» Exercise goal:
Rewrite all the lines below, changing every "common name" to "vernacular name" and leaving everything else as it is. Omit the pictures.

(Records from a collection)
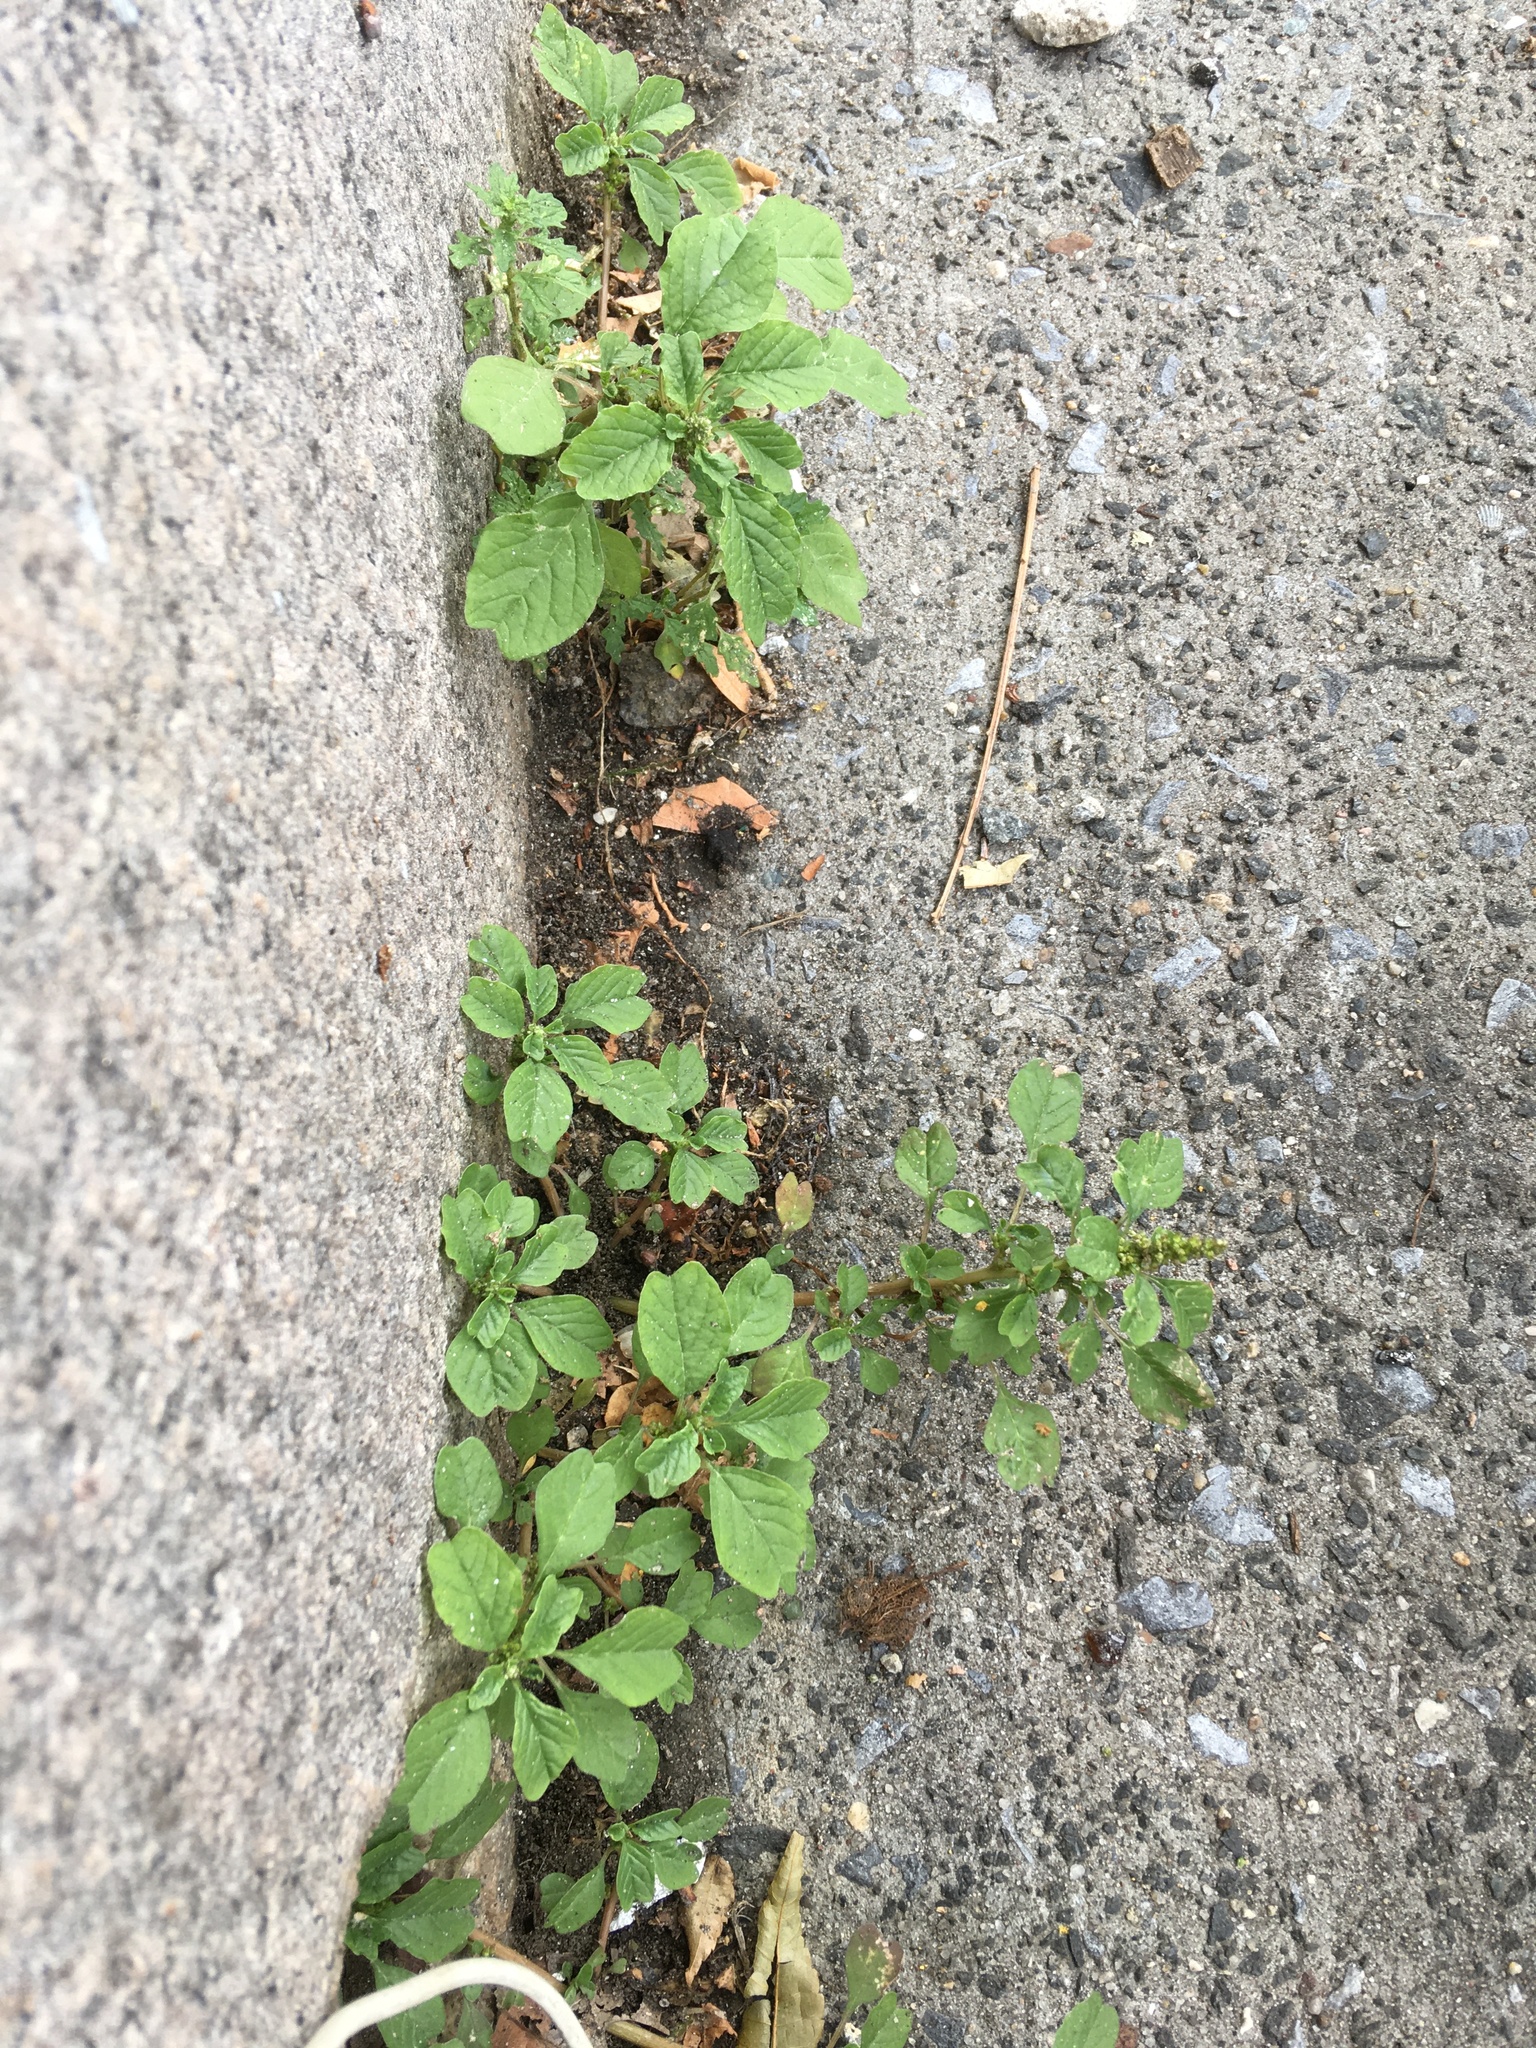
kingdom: Plantae
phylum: Tracheophyta
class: Magnoliopsida
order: Caryophyllales
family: Amaranthaceae
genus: Amaranthus
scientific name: Amaranthus blitum
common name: Purple amaranth
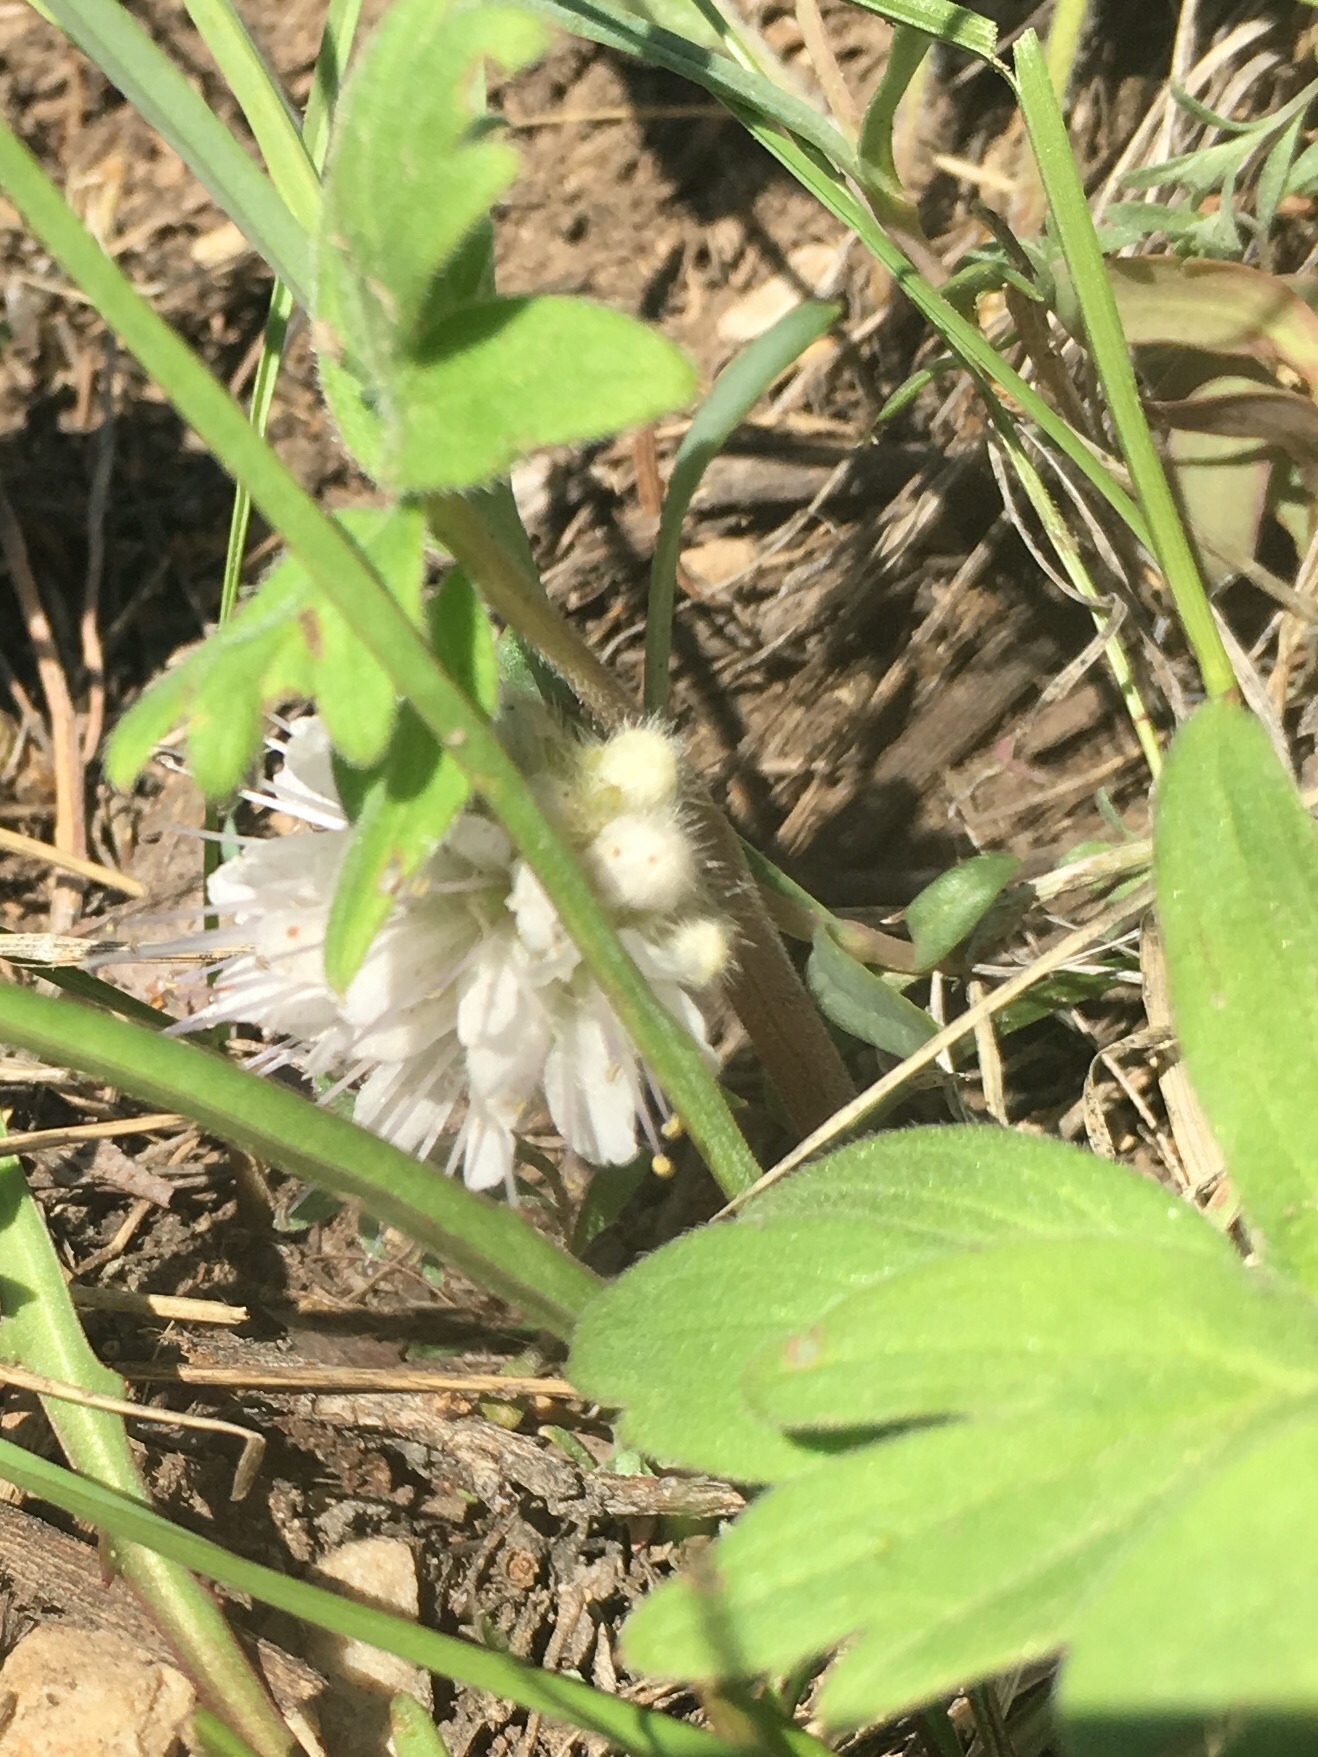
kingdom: Plantae
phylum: Tracheophyta
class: Magnoliopsida
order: Boraginales
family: Hydrophyllaceae
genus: Hydrophyllum
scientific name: Hydrophyllum capitatum
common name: Woollen-breeches
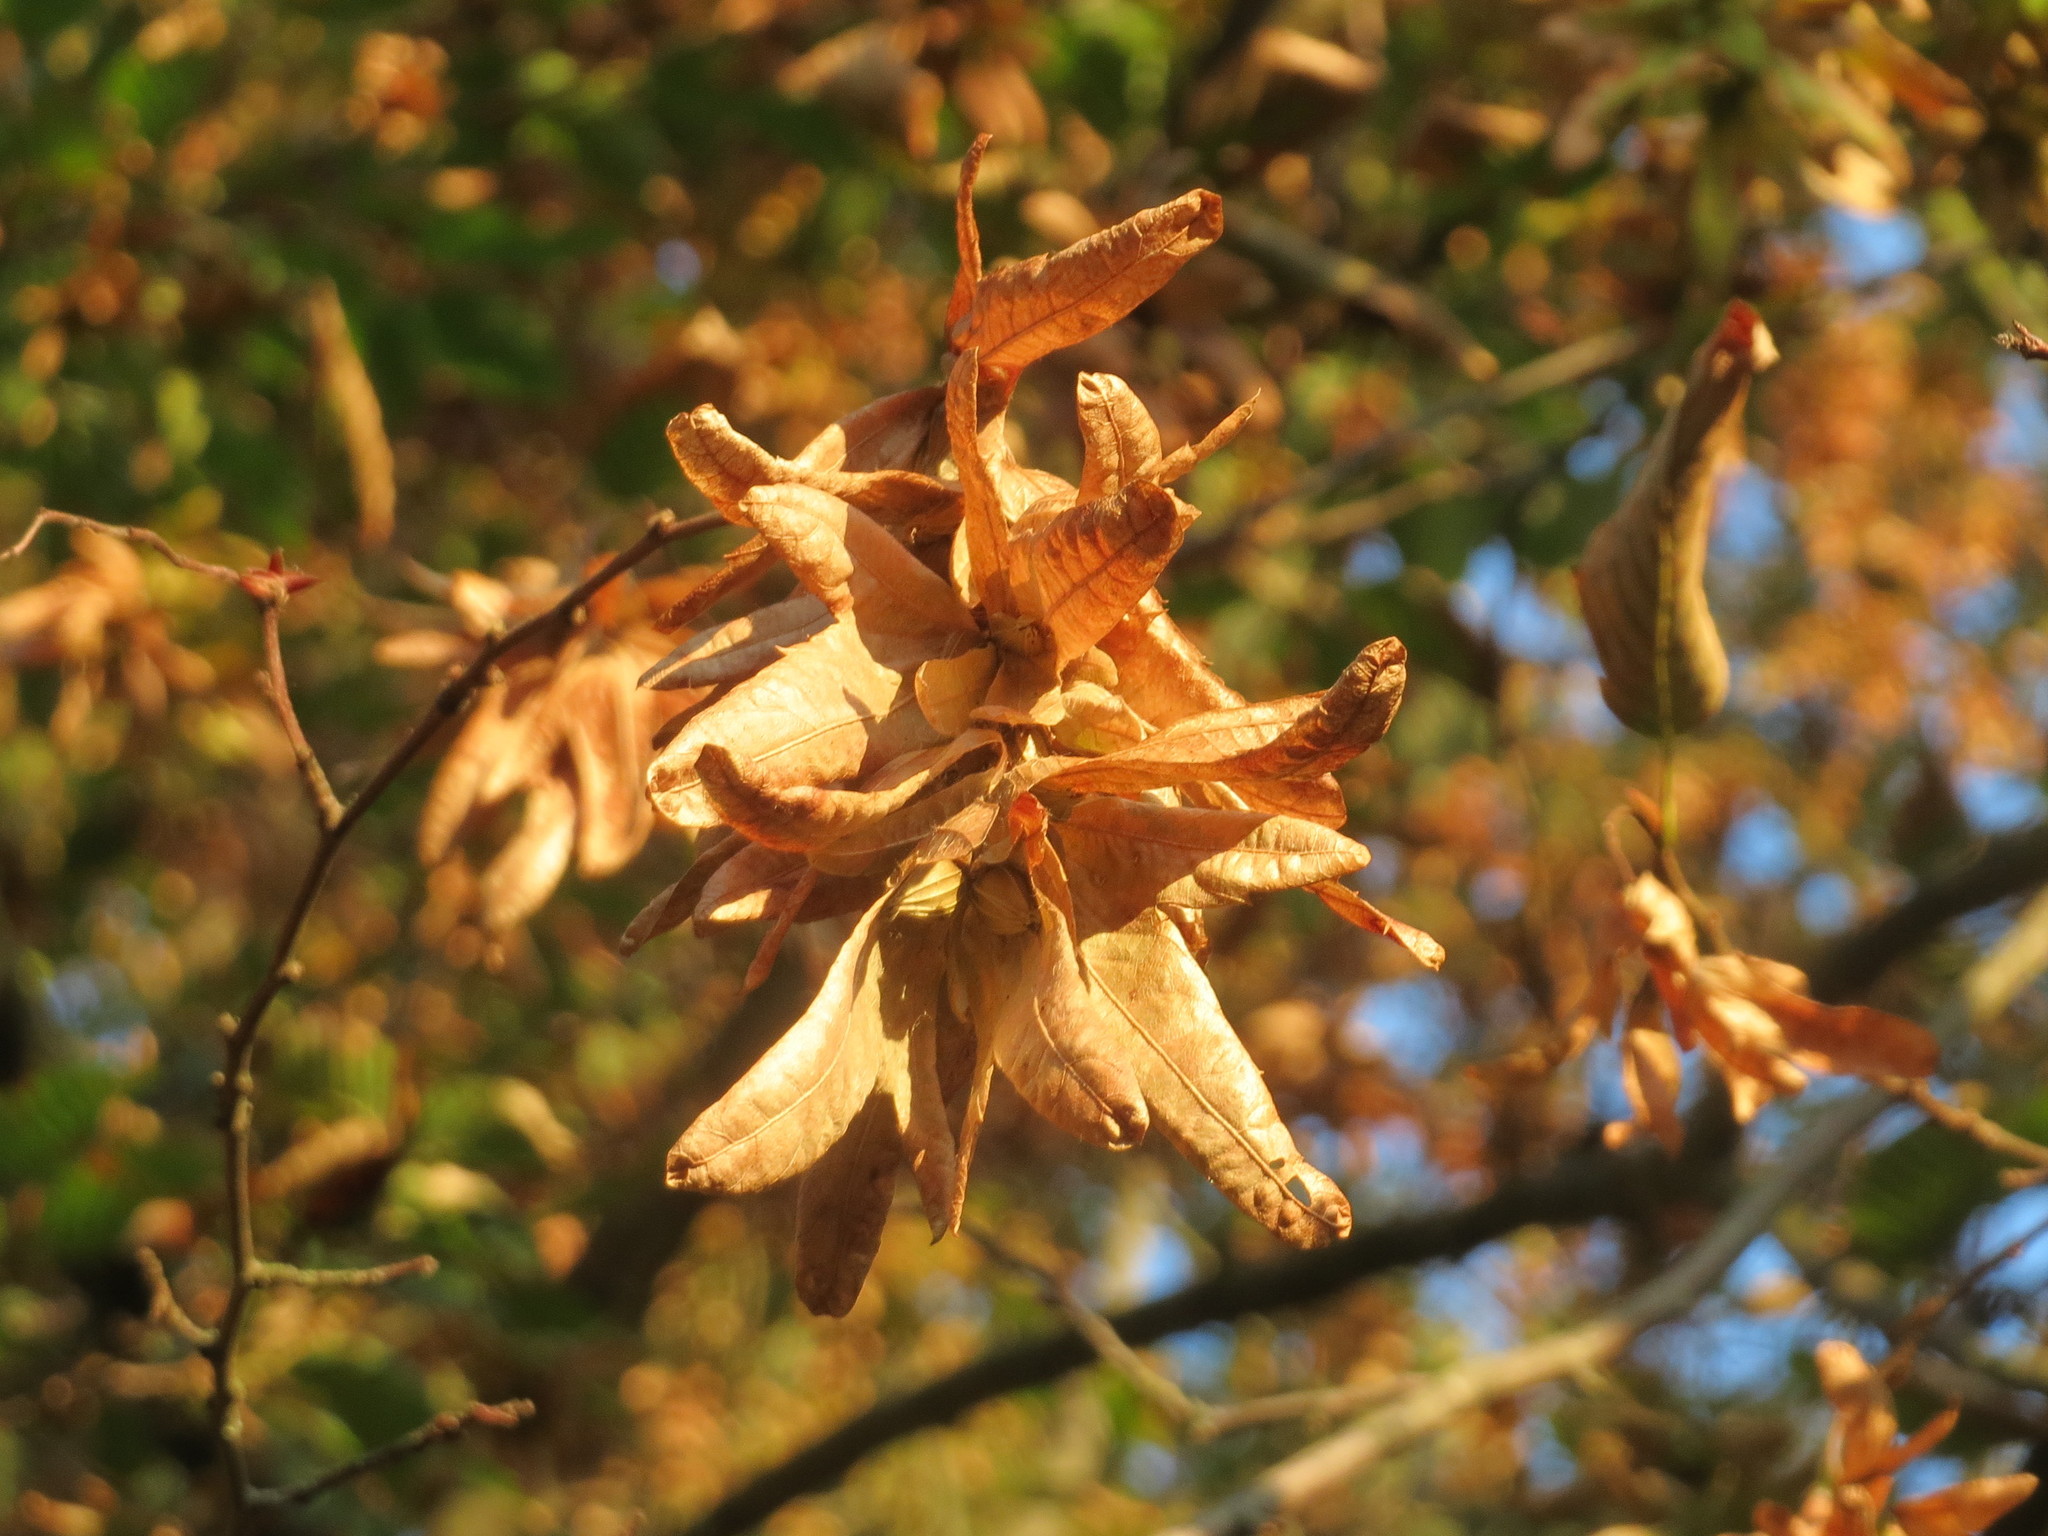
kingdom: Plantae
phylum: Tracheophyta
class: Magnoliopsida
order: Fagales
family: Betulaceae
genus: Carpinus
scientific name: Carpinus betulus
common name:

» Written solution:
kingdom: Plantae
phylum: Tracheophyta
class: Magnoliopsida
order: Caryophyllales
family: Amaranthaceae
genus: Amaranthus
scientific name: Amaranthus blitum
vernacular name: Purple amaranth
kingdom: Plantae
phylum: Tracheophyta
class: Magnoliopsida
order: Boraginales
family: Hydrophyllaceae
genus: Hydrophyllum
scientific name: Hydrophyllum capitatum
vernacular name: Woollen-breeches
kingdom: Plantae
phylum: Tracheophyta
class: Magnoliopsida
order: Fagales
family: Betulaceae
genus: Carpinus
scientific name: Carpinus betulus
vernacular name:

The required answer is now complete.